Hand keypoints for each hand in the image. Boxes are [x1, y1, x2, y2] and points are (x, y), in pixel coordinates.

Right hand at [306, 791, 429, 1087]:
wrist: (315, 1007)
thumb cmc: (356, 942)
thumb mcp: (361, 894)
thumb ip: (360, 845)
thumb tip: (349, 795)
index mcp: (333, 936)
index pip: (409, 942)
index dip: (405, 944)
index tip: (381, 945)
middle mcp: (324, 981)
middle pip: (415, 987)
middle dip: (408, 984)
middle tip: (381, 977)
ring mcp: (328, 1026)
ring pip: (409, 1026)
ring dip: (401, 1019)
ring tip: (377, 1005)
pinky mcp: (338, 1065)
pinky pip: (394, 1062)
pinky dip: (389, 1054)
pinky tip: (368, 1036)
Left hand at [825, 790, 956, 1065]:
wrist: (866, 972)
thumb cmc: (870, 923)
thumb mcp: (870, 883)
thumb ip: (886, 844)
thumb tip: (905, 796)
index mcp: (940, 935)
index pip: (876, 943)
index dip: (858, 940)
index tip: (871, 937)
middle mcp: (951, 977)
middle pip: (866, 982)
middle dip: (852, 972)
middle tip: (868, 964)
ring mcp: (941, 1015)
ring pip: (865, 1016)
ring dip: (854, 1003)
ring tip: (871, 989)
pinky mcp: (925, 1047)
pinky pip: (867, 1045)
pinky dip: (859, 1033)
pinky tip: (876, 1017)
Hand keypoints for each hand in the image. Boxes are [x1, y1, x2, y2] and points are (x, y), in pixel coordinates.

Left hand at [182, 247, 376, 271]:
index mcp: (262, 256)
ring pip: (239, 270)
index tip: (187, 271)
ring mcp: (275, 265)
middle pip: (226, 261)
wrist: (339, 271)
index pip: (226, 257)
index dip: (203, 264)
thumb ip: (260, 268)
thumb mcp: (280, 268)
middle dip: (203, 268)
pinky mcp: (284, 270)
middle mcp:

PROBLEM TO SOLVE: Each line from the first line of the listing through the line with "index pip: (409, 942)" must be output exactly, both ends included, and no other line may appear.

RESULT:
Hand keypoints for each hand in the image. Boxes are [x1, y1, x2, y2] and points are (x, y), in pixel coordinates.

Right hand at [306, 791, 429, 1087]:
wrist: (315, 1007)
thumb cmc: (356, 942)
thumb mcp: (361, 894)
thumb ip: (360, 845)
thumb tip: (349, 795)
index mcp: (333, 936)
index pip: (409, 942)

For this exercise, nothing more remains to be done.